The city took up the equal protection offer last Thursday, along with Equality California (the state’s gay rights lobby), a gay family group, Our Family Coalition, and several of the newly married couples. Those lawsuits will have to wend their way through a full trial and past the appellate level before appearing before the Supreme Court. “The fastest that that will happen is six to nine months – more likely a year,” said Kendell.
The high courts of four states, Massachusetts, Vermont, Hawaii, and Alaska, have all ruled that to prohibit gays from marrying is unconstitutional under their states’ respective constitutions. Subsequent to those rulings, Hawaii and Alaska amended their constitutions to ban same-sex marriages.
In California public opinion polls, gay marriage loses by a slim margin, but, many same-sex marriage proponents feel as does San Francisco’s gay state Assemblyman Mark Leno who said that “it’s not up to the people to decide civil rights.” At a candlelight protest in front of the Supreme Court the night that the justices issued the marriage injunction, Leno said that 74 percent of state residents supported a ban on interracial marriage in 1967 when the U.S. Supreme Court struck down miscegenation laws.
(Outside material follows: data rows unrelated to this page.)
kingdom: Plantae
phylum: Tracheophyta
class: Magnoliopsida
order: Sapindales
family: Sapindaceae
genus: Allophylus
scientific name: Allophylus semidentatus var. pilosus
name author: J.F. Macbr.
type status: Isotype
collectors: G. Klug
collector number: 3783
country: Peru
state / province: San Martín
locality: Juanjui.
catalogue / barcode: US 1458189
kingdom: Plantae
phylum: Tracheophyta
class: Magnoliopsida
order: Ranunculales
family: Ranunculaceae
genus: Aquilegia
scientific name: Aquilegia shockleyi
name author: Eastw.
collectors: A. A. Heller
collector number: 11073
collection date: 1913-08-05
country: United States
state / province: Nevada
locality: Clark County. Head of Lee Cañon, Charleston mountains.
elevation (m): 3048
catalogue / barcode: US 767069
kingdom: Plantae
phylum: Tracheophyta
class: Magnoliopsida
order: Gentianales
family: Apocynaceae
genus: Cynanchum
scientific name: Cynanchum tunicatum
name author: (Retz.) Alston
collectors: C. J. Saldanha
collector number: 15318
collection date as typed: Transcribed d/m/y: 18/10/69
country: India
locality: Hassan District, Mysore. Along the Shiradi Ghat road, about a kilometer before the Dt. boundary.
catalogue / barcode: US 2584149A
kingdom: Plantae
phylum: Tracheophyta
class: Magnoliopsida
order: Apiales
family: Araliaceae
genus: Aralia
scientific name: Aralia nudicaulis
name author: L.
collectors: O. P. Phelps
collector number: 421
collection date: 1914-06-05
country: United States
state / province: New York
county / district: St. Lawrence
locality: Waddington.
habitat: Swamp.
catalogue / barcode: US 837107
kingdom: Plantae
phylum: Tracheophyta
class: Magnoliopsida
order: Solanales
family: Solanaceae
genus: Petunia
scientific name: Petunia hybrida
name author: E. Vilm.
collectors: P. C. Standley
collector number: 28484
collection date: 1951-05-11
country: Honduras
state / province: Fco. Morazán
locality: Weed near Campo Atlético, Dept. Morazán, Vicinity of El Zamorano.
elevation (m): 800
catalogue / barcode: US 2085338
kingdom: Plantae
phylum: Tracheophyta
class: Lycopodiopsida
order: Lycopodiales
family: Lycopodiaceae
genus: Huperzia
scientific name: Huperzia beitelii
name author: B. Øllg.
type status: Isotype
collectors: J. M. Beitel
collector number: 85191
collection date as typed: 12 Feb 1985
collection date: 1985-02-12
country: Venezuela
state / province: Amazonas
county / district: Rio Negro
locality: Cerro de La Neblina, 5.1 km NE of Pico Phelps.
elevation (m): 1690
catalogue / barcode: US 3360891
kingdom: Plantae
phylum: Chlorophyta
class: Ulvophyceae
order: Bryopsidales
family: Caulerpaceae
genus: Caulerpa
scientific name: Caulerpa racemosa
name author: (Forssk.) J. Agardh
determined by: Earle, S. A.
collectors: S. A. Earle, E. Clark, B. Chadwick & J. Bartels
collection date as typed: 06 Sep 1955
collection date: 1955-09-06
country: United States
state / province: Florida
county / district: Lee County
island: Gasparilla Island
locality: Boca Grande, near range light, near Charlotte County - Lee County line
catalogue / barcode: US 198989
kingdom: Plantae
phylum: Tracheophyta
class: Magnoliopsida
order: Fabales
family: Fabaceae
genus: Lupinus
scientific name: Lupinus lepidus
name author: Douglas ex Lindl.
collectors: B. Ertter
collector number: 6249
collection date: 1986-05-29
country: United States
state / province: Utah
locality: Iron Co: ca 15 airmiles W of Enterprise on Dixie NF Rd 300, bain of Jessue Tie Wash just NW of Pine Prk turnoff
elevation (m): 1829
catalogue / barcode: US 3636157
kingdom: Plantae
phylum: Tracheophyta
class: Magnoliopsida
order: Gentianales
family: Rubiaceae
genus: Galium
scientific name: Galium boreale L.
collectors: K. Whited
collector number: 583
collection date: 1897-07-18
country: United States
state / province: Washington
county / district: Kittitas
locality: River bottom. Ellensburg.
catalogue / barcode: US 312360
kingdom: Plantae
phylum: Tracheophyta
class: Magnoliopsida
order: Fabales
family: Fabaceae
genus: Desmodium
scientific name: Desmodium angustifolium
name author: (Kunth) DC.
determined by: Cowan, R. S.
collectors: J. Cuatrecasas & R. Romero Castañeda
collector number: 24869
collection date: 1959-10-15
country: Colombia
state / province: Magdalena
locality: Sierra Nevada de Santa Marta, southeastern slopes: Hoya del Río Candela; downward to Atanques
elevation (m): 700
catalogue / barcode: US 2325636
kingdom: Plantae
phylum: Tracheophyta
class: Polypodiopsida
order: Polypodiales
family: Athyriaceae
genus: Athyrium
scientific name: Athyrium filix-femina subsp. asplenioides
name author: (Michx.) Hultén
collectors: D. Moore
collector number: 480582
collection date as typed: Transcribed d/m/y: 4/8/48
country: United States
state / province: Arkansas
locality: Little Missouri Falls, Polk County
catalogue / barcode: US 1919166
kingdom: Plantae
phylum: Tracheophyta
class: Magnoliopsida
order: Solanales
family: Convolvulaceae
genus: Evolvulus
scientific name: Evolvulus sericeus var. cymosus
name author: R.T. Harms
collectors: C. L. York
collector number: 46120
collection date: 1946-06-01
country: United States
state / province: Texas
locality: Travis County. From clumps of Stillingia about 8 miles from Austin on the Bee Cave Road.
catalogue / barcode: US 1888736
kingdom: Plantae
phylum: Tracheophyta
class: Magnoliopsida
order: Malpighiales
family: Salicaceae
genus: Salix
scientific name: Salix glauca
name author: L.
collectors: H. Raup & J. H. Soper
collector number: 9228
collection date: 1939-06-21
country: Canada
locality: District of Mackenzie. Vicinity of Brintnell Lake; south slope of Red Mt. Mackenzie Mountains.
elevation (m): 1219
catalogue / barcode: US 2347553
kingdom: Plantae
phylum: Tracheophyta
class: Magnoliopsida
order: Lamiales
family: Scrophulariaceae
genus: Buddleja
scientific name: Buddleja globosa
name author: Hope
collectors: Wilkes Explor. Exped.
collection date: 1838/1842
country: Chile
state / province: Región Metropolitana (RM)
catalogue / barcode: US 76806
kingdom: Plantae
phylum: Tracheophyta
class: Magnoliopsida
As to the roughly 4,000 marriages the city has already performed, the Supreme Court has not made a ruling.
“All…of us are still married, even though it may only last until May or June,” said Phyllis Lyon.
So, the marriage debate will probably move, for a while, from San Francisco to other places, like Benton and Multnomah Counties in Oregon, which have started granting licenses to same-sex couples, and certainly on to Massachusetts, which is set to begin doing the same on May 17. “This marriage thing is going to spread and spread and spread,” said Lyon, a septuagenarian pioneer in the fight for lesbian rights. “They’re not going to shut it down.”